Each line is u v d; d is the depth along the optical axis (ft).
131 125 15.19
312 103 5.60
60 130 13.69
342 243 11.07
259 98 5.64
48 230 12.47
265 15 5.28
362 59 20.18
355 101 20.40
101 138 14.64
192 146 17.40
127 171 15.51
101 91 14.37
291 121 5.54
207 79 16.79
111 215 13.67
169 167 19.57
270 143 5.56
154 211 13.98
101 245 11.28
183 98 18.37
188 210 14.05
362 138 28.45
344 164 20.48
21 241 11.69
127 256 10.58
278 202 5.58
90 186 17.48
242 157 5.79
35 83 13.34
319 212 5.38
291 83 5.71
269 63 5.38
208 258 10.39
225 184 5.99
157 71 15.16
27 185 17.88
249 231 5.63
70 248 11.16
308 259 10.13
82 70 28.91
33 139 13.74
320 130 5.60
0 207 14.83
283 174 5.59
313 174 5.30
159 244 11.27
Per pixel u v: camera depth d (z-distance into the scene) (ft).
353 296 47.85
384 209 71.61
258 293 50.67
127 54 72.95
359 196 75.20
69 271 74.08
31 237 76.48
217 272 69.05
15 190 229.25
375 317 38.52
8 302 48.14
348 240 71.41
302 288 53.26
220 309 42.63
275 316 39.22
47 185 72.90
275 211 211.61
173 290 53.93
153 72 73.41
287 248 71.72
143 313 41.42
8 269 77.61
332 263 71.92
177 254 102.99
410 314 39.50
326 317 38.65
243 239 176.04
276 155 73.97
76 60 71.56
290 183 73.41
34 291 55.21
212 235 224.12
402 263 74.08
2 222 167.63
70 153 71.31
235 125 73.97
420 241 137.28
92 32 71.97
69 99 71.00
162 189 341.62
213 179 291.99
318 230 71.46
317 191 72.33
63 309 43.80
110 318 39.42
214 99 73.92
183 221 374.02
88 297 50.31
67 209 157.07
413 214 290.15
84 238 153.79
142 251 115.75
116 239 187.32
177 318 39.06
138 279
• • •
**What you need to do**.
Extract from the material all lines containing the string "depth".

**Solution for this exercise**.
Each line is u v d; d is the depth along the optical axis (ft).
Per pixel u v: camera depth d (z-distance into the scene) (ft).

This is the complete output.